I Open for a Festival
This last Saturday I opened at a festival in Sacramento, CA. It was just a whole bunch of fun! I like peeps. I like peeps having fun. I like to have fun with peeps that are having fun because of the music I am playing. This is what it’s all about!
The festival is called Rootstock and it is the first on of what I hope to be many more. I was actually invited to play at the first one that never happened around three or four years ago. I was exceedingly disappointed that it never got off the ground. But here it is back and very strong. Mike Strauch, is the promoter, I have played for him before, and I like what he promotes. His vision includes all the music I love: Country, Outlaw Country, Rockabilly, Rock ‘N’ Roll, Country Blues, and Roots Music of all kinds.
The show was at the Horseman’s Association grounds. With horses, riders, horse plops and everything. Reminded me of my younger years. Kids were running around, there was a jumpy, great chili, hot dogs, beer and a DJ named Slim who had the biggest collection of 45rpms I have ever seen, and a really great collection of roots music. Just fun!
Without a Band I do my Lead work with My Harp
When I perform without a band I play my Martin HD-28-V straight through the PA system and do my leads with a harp. Nothing fancy, but I can make some noise, and blow Rockabilly riffs on the harp. The Martin has a huge sound and I beat out a strong rhythm on it. The harmonica is a seldom seen instrument when it comes to Rockabilly. I usually think of lead guitar or piano doing the heavy lifting. But Billy Lee Riley had harp on much of his early stuff and it sounded great. So I thought why not, it’s more apropos than whistling, which I do on a few songs. The harp is so different in the roots milieu in which I hang that it gets folks all worked up, and that’s not all bad.
I play the regular positions with it. 1st for country, 2nd for blues, and 3rd for the minor stuff. I get some help from my friend Charlie Musselwhite whenever I’m in over my head with some harp problem and usually get more information than I need. Still, an email from Charlie, gives me ideas for stuff to learn that keeps me busy for years. Stuff that’s probably obvious to a real musician, but to me it’s priceless.
The Hazards of Live, Outdoor Performances
Playing harp and an acoustic guitar in the direct sun is just plain brutal. There’s no other way to say it. First the guitar changes tune second by second. Second, so does the harp. Third what they do to their related tunings is just obscene.
However there is another issue that arises when playing harp out doors: if they sit in the sun, they will fry the hell out of your lips! I learned this years ago when I was playing on a patio at a biker bar on the Russian River in Guerneville, CA. Hotter than a pistol, and I reached down to pick up a harp to put in the rack and I noticed it was warm, but when I started to blow, it seared my lips. Man O Man! I hadn’t even thought about what happens to all that shiny metal just sitting out in the sun. I think it was around 100 plus degrees and the harp so hot it burned my lips. I just had to play it anyway.
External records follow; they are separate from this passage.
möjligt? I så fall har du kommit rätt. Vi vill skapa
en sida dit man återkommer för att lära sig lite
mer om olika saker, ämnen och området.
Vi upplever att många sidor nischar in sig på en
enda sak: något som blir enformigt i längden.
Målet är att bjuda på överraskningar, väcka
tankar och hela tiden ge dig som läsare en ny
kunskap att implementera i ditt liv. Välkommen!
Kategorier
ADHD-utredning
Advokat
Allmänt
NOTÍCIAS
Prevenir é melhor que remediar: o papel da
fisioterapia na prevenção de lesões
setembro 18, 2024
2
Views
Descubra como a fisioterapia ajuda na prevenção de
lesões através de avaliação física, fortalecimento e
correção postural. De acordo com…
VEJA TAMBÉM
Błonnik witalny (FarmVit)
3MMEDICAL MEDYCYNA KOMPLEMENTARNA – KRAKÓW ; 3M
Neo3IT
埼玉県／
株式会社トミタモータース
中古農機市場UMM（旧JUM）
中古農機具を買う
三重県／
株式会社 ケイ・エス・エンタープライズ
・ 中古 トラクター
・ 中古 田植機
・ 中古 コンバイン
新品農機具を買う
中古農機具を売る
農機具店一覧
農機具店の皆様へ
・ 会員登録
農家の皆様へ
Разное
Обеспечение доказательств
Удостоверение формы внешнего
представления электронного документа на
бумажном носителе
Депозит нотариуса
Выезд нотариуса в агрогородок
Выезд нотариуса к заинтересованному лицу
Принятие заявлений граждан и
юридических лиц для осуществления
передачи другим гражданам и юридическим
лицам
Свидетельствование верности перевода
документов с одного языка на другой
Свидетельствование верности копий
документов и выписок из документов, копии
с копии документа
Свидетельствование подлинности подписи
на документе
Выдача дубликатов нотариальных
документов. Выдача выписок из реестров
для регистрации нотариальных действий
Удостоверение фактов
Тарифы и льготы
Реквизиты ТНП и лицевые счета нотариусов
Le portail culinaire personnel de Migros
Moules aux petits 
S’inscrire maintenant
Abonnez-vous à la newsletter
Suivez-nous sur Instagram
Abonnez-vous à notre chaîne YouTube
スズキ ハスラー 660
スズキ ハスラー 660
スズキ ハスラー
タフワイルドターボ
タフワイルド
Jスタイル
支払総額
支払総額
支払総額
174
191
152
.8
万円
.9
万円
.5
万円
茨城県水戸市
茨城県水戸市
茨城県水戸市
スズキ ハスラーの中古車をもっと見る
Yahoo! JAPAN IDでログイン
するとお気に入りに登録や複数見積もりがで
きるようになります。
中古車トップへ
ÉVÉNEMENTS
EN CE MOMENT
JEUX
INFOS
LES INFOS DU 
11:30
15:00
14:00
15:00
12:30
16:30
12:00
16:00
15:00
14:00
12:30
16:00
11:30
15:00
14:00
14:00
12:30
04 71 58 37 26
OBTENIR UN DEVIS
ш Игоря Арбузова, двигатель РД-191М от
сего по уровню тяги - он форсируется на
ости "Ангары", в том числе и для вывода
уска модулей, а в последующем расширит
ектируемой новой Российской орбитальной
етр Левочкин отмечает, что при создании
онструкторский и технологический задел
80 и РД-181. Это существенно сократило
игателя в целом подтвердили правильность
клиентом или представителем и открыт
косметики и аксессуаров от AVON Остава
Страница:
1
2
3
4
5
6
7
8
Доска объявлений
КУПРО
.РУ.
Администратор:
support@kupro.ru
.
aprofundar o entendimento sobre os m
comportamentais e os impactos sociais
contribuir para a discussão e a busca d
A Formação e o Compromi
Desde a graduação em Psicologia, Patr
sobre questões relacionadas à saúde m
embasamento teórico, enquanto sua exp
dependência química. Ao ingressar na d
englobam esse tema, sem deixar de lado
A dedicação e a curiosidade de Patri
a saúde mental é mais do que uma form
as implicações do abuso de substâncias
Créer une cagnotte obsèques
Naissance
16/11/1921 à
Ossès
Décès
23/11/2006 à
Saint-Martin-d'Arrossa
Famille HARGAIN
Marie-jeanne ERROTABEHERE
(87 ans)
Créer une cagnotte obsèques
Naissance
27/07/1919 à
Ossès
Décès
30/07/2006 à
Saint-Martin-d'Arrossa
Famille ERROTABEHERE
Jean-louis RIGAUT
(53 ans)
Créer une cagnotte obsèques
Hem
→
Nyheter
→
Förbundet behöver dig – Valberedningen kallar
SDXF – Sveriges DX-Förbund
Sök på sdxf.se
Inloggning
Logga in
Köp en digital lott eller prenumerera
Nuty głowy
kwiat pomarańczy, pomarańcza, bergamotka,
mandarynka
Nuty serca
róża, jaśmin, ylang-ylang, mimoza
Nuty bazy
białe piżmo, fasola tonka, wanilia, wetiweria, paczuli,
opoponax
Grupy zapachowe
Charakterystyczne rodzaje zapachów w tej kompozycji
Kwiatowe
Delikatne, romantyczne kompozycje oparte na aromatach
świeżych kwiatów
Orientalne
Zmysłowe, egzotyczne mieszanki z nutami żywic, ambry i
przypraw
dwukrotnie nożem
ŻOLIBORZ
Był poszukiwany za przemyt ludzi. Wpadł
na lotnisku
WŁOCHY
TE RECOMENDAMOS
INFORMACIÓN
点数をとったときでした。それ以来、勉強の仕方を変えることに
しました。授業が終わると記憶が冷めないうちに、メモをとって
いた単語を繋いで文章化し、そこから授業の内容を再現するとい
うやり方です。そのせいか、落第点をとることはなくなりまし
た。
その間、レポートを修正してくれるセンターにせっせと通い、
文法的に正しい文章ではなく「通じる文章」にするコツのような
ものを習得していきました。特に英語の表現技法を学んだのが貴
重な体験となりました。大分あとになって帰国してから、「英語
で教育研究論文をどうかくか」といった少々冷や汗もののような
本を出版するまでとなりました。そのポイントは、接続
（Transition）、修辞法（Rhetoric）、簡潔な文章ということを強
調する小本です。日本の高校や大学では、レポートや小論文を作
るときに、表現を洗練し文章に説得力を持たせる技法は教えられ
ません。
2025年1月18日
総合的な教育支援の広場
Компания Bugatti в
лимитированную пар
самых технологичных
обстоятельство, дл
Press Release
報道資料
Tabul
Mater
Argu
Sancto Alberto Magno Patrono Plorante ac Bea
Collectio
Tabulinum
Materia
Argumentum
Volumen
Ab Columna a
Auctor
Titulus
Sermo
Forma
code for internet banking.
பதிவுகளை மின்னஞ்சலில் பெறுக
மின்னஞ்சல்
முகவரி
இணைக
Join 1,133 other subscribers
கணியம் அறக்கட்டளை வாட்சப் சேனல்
Well, it was probably around eighty-five to ninety our there at noon, but I was aware of the hot-harp factor so I was careful. Nonetheless, I couldn’t find a place to keep them out of the sun and they were hot. Not blistering, but uncomfortable. The truth of it is that then you are up front and there is an audience, you just can’t complain or whine about the circumstances. Well some do, but they come off very much the not-so-professional entertainer in my book. So I just played and took my lumps and we all ended up having a great time.
I’ve said it before and I’ll say it again, I love my life!